You Can Count on Me Is the Pick of the Week

Oscar-winning playwright, screenwriter, and filmmaker Kenneth Lonergan hasn’t made that many films, but when he does, he really gives it his all, crafting stellar and fully realized portraits of flawed, realistic characters and the highly emotional relationships they have with others. His incredibly underrated 2000 directorial debut, You Can Count on Me, is definitely one ripe for rediscovery.

Buy You Can Count on Me (Criterion Collection) Blu-ray

Laura Linney and Mark Ruffalo (two of my favorite actors, both giving searing performances) are Sammy and Terry, an estranged sister and brother, reuniting years after both their parents die in a car accident, They are forced to come to terms with the tragedy while dealing their own issues outside their broken relationship. Sammy has an affair with her new, married boss Brian (Matthew Broderick) while rekindling a relationship with her ex-boyfriend Bob (Jon Tenney). She also tries to be a proper single parent to her son Rudy (Rory Culkin) during all of this. Terry, a deadbeat who has just been released from jail, tries to make some money for his suicidal girlfriend Shelia (Gaby Hoffman) while getting in and out of trouble. Things get even more complicated when Terry arrives for an extended stay, which causes he and Sammy to confront the questionable choices they made and reconcile.

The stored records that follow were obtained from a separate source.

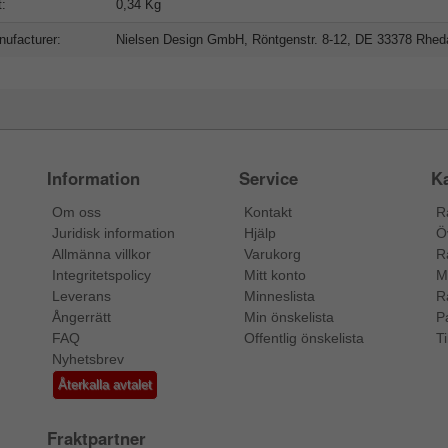
t:
0,34 Kg
ufacturer:
Nielsen Design GmbH, Röntgenstr. 8-12, DE 33378 Rhe
Information
Service
Ka
Om oss
Kontakt
R
Juridisk information
Hjälp
Ö
Allmänna villkor
Varukorg
R
Integritetspolicy
Mitt konto
M
Leverans
Minneslista
R
Ångerrätt
Min önskelista
P
FAQ
Offentlig önskelista
Ti
Nyhetsbrev
Återkalla avtalet
Fraktpartner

Once I saw the film, it immediately became one of my favorites. It is so real and cutting. It gets right the often fractured relationships between siblings that feels completely original and intelligent, without insulting the characters and the people around them. They’re incredibly flawed but totally relatable. They feel like people we know, we hate, but deep down we love. It’s not just the performances from the main cast that are truthful, it’s also Lonergan’s dialogue that gets under your emotional skin and stays there. Yes, it feels like a film that is too painful to be mainstream, but it also comes across as one that feels way too genuine to not be shared between people.

It has been 25 years since its release and Lonergan has won awards for his other works, such as his unfairly maligned, psychological teen drama Margaret (2011) and his devastating portrait of grief Manchester by the Sea (2015), but You Can Count on Me remains his masterpiece, one that is independent and universally human.

I’m looking quite forward to the new release by Criterion (being released on both 4K UHD and Blu-ray), which has received a new 4K restoration. It also has an audio commentary by Lonergan; new interviews with Lonergan, Linney, Ruffalo, and Broderick; and a trailer. It also has a new essay by playwright Rebecca Gilman and the script of the original one-act play.

I 100% recommend the film, and if you’re in the mood for a compelling, multiple-character study, then You Can Count on Me is one of the very best and should make a worthy addition to your collection.

Other standout releases:

Carnal Knowledge 4K UHD and Blu-ray (Criterion): Mike Nicholas’ controversial but unsettlingly frank 1971 classic traces the sexual and emotional confusion of two college buddies (Jack Nicholson and Art Garfunkel) through the ’50s and ’60s.

All We Imagine as Light (Criterion Premieres): An acclaimed drama about following the lives of three women working in the same hospital in India as the country modernizes itself by gentrification and nationalism.

Final Destination: Bloodlines (New Line/Warner): The latest sequel in the long-running, grisly horror franchise centers on a college student plagued by a recurring violent nightmare, who returns home to find the one person who can break the curse and save her family from a horrifying fate.

Northern Lights (Kino): A bittersweet story of two young lovers forced into a political struggle unleashed by farmers against the grain trade, the banks, and the railroads of the Northern Plains.